Text block.
____________
The Beast that Opened Eyes

Airplane that flew the generator

Airplane that flew the generator into Zappallo Grande

As the small pickup backed towards the plane, my confidence wavered. The truck’s rear springs compressed completely. The tires rubbed wheel wells at every bump in our grass ramp. In its bed a diesel powered generator hunched like a docile beast whose size and weight substituted for ferocity.

The HCJB mission hospital in Quito ran a research clinic at Zappallo Grande, a village in Ecuador’s coastal jungle. Previously, a 12- to 18-hour drive positioned the doctors for an additional four-hour canoe trip to reach the village–if the river cooperated. Now, we fly them there in 45 minutes.

Thursdays we delivered the team to Zappallo where they focused on finding a treatment for River Blindness (Onchocerciasis) — a disease spread by fly bites that causes total, irreversible blindness in millions of people worldwide. Sundays we brought them back. While there, the doctors radioed us when they were ready to collect patient blood samples. If the weather looked good, we approved the collection. Forty-five minutes later, we arrived with ice-filled coolers, packed the samples, and flew back to Quito. A waiting car delivered the coolers to the lab.
____________
Data excerpts.
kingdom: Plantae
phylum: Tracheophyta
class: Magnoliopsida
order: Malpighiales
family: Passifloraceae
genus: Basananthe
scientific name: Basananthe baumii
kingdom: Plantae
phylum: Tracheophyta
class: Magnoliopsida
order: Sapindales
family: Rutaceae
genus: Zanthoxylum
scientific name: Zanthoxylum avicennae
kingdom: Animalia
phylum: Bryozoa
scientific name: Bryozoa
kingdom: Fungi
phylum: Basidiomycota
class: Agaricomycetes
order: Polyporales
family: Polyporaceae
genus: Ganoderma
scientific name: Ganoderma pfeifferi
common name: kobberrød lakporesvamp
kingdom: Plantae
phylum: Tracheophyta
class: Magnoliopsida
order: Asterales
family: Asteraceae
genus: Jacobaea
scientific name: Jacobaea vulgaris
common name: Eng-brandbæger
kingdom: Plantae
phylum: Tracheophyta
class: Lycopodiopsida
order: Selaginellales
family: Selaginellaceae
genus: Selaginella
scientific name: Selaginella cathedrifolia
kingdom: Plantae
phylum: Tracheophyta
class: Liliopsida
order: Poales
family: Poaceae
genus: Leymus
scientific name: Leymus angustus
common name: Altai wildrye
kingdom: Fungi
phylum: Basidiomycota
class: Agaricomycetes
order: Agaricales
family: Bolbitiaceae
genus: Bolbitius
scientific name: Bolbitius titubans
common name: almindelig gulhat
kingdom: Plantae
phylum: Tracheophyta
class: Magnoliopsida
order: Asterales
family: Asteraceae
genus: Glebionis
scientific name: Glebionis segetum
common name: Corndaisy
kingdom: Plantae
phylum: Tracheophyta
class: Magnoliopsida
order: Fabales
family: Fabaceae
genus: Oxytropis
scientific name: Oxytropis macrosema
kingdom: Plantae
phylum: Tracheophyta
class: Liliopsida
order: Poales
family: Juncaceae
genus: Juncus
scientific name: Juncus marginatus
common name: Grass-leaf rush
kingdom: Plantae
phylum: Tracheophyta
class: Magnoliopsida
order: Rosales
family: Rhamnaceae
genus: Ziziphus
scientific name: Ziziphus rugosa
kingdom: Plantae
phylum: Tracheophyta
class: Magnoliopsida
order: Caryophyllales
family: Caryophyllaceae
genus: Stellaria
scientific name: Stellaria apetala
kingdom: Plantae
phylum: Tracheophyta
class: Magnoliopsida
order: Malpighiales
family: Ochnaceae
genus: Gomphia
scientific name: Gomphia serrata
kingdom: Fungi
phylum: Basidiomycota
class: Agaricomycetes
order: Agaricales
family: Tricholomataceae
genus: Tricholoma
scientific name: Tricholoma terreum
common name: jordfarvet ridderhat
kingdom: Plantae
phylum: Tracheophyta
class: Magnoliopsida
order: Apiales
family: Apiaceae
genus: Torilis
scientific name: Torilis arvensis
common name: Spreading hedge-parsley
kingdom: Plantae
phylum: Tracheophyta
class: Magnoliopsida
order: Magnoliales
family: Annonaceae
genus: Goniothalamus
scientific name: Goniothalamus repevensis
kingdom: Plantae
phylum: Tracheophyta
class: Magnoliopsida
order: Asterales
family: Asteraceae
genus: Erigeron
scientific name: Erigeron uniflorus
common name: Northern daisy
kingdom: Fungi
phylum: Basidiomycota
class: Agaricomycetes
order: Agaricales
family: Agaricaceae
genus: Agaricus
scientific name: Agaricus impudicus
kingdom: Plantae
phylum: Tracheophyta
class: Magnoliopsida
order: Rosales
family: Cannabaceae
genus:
____________
Task set.
#1 List every kind of vehicle named in the Zappallo Grande passage.
#2 Sum up the Zappallo Grande passage in two sentences.
#3 Copy the Zappallo Grande passage word for word, starting with "As the small" and going on through "in 45 minutes.".
Answer using only the Zappallo Grande passage, not the lines.

Solved problems.
#1 airplane, pickup truck, canoe, car

#2 The HCJB mission hospital in Quito ran a research clinic at Zappallo Grande, a village in Ecuador's coastal jungle that once took a long drive and a canoe trip to reach but is now a 45-minute flight away. The plane took the doctors there on Thursdays and brought them back on Sundays, and it also flew patient blood samples to Quito while the team worked on a treatment for River Blindness.

#3
As the small pickup backed towards the plane, my confidence wavered. The truck’s rear springs compressed completely. The tires rubbed wheel wells at every bump in our grass ramp. In its bed a diesel powered generator hunched like a docile beast whose size and weight substituted for ferocity.

The HCJB mission hospital in Quito ran a research clinic at Zappallo Grande, a village in Ecuador’s coastal jungle. Previously, a 12- to 18-hour drive positioned the doctors for an additional four-hour canoe trip to reach the village–if the river cooperated. Now, we fly them there in 45 minutes.